Es ist ein Reichtum, mit seinen Freunden persönlich zusammen zu sein, und das trifft all unsere Sinne. Wir haben also nichts von dem greifbaren Gefühl, wenn man sie auf einem Bildschirm sieht, im Vergleich wenn man sie persönlich sieht. Obwohl wir neurowissenschaftlich noch nicht genau wissen, worin diese Unterschiede bestehen.

Wenn man online ist, ist die Interaktion manchmal nicht nur ein wenig künstlich, sondern es gibt buchstäblich eine Verzögerung, die von der Technologie herrührt, und das ist für unsere Gehirne ziemlich abschreckend. Unsere Gehirne erkennen das als eine andere Art der Interaktion, und das gefällt ihnen nicht besonders. Ich glaube, das ist ein Grund, warum manche Leute von Zoom wahnsinnig werden. Und wenn man eine Gruppe auf Zoom hat, ist es sehr schwer herauszufinden, wer als nächstes sprechen wird. Es gibt eine Art und Weise, wie wir das mit nonverbalen Hinweisen in Person handhaben, die virtuell schwieriger zu bewerkstelligen ist.

Wenn Sie persönlich anwesend sind, können Sie ein viel natürlicheres Gespräch führen. Es entsteht eine Leichtigkeit und Wärme, eine Natürlichkeit, wenn wir mit unseren Freunden zusammen sind. Virtuell fehlt uns, sie zu umarmen und High-Five zu spielen – das sind große Dinge, die sehr wichtig sind. Es ist also ein Verlust.

So begrenzt sie auch ist, die Technologie hat uns das Leben gerettet.
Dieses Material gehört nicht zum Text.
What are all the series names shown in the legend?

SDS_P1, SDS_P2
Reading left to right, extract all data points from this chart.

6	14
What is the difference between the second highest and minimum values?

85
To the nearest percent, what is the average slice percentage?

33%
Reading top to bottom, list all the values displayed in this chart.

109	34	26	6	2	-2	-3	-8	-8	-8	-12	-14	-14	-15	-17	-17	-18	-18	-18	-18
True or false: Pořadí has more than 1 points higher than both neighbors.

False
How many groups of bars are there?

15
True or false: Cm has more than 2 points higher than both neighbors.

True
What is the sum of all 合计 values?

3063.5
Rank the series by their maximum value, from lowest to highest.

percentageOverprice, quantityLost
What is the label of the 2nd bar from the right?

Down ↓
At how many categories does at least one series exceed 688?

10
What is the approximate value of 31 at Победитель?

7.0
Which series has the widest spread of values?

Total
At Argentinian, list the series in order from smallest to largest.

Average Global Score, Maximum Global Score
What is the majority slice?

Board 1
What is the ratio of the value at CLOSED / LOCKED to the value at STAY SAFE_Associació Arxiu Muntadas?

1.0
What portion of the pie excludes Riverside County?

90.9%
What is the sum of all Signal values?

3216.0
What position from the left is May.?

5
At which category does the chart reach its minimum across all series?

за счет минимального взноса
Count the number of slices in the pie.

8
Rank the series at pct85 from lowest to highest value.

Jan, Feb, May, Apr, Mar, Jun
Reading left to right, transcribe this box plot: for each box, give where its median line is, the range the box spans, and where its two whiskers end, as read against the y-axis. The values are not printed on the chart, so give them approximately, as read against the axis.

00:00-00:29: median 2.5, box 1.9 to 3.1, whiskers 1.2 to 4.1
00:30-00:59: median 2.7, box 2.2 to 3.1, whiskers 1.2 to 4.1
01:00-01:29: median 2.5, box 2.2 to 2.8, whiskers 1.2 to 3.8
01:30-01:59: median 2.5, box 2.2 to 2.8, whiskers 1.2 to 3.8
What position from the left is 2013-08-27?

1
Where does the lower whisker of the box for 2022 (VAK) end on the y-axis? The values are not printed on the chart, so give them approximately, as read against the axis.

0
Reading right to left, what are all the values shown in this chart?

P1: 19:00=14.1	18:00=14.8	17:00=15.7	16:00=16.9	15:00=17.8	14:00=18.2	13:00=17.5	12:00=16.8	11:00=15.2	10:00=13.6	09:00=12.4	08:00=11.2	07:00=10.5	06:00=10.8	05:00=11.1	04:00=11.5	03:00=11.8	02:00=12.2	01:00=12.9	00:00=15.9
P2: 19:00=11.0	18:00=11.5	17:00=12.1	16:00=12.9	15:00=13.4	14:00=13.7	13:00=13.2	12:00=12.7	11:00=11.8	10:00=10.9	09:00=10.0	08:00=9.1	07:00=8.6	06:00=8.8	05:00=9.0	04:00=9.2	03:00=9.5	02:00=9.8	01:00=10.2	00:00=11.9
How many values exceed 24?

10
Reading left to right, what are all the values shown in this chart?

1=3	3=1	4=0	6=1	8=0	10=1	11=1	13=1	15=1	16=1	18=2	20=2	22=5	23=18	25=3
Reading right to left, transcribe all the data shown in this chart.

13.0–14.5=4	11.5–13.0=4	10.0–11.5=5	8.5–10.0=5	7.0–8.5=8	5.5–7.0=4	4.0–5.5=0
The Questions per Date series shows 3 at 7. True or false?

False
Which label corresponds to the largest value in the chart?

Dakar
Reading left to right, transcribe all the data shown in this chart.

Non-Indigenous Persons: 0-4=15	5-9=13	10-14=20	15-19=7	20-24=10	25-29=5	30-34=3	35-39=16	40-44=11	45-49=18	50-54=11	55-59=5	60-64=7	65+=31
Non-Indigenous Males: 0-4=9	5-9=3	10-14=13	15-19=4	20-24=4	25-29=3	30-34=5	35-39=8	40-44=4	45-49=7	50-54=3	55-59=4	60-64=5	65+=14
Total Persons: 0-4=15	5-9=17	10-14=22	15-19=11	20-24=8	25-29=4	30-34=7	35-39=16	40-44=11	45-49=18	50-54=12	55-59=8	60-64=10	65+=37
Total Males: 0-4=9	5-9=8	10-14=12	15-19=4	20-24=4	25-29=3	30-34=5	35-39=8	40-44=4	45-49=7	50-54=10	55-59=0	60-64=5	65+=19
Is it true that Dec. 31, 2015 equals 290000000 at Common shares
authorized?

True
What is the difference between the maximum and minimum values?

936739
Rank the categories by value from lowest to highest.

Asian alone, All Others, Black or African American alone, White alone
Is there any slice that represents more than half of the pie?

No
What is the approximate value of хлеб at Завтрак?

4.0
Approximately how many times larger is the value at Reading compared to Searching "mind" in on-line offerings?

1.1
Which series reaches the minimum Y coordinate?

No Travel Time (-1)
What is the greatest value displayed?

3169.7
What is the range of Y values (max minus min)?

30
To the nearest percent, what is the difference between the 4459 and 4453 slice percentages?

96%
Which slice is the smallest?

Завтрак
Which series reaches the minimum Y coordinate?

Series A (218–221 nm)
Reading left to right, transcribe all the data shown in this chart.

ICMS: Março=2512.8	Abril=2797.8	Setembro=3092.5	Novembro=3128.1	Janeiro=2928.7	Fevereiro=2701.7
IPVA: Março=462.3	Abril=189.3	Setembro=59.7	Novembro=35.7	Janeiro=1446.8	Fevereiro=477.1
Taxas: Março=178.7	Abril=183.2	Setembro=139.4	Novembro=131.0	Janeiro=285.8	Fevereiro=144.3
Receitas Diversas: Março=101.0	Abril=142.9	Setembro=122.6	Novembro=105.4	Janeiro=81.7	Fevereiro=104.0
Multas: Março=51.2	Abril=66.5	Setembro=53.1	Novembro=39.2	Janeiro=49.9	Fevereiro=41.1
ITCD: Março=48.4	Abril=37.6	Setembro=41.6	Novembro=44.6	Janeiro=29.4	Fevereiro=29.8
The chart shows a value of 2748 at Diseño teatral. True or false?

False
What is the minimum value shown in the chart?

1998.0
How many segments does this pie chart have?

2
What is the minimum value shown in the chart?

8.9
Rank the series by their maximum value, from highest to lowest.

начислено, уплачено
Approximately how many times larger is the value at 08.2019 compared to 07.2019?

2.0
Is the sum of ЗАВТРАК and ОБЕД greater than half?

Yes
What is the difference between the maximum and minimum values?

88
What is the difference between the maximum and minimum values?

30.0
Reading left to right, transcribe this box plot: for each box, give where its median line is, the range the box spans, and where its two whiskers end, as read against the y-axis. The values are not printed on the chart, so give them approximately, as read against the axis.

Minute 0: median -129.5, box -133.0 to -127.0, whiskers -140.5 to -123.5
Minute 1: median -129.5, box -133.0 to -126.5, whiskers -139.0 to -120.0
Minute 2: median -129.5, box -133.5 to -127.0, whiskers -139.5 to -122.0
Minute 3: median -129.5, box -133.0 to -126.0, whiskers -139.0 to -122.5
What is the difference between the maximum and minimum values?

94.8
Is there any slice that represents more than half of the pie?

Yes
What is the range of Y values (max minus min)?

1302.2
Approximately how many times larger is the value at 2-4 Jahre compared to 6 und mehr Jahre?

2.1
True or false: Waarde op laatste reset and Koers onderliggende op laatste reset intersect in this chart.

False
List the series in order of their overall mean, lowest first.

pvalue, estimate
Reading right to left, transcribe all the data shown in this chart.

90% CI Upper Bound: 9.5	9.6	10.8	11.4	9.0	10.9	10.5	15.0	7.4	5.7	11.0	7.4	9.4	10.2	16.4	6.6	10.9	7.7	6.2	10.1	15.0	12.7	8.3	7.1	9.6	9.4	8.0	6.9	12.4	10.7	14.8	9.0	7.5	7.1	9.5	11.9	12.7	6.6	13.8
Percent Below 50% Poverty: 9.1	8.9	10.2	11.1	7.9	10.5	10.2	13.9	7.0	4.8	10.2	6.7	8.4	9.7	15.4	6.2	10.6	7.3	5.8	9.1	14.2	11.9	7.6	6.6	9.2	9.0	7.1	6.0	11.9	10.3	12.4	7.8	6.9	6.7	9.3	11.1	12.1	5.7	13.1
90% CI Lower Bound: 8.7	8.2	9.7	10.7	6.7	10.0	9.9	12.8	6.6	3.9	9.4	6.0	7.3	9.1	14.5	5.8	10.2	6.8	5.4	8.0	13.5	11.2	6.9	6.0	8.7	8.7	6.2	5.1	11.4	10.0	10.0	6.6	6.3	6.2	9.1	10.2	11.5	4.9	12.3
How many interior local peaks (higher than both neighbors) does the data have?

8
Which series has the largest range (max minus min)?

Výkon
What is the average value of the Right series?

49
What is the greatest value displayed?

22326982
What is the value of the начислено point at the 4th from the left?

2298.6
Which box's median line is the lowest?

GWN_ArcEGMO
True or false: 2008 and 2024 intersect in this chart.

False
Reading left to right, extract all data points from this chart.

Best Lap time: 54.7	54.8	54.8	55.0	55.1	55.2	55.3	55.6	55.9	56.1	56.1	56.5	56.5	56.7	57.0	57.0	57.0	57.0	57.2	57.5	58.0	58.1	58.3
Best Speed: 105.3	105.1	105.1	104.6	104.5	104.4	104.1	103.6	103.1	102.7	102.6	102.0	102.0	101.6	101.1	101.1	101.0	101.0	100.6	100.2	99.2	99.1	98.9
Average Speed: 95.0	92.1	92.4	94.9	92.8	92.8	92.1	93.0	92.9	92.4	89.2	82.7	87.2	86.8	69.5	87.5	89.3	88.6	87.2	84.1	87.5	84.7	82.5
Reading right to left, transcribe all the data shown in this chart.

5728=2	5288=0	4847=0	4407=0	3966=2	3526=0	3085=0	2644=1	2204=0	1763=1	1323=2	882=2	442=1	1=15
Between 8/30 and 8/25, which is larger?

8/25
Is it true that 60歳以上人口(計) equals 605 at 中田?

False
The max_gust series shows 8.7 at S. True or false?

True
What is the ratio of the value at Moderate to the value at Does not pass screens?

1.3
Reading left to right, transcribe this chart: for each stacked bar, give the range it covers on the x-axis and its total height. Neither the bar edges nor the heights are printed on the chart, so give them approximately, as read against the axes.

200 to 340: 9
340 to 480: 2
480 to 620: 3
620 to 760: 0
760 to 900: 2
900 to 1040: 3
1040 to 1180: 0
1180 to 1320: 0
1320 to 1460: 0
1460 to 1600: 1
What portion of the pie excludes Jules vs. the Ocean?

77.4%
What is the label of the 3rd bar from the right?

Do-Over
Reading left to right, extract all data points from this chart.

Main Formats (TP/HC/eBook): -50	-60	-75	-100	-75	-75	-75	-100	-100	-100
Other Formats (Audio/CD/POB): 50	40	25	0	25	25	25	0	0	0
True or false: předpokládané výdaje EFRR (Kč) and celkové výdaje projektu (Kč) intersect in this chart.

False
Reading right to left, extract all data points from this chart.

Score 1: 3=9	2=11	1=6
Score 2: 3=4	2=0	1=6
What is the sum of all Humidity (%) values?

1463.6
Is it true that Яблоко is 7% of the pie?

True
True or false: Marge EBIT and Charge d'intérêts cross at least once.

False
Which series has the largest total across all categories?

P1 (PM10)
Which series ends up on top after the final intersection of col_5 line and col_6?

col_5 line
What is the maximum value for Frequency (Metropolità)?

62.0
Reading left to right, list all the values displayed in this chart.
Nun, wir waren gezwungen, virtuell zu interagieren, aber wir ziehen daraus eine Menge Vorteile. Es ist nicht dasselbe, aber es ist viel besser als nichts. So begrenzt sie auch ist, die Technologie hat uns in diesem Moment das Leben gerettet. Ich kann mir nicht vorstellen, wie es gewesen wäre, wenn wir sie nicht gehabt hätten.

Was hoffen Sie am meisten?

Dass Sie Freundschaft zu einer Priorität machen, dass Sie einen Freund anrufen und härter daran arbeiten, darüber nachzudenken, wie wichtig es ist, ein guter Freund zu sein. Dass Eltern sich daran erinnern, mit Kindern über die Bedeutung von Freundschaft zu sprechen. Eltern vergessen manchmal, dem Kind zu erklären, wie wichtig ein guter Freund ist und wie wichtig es ist, ein guter Freund zu sein. Ich glaube, das ist eine der wichtigsten Fähigkeiten, die ein Kind entwickeln kann.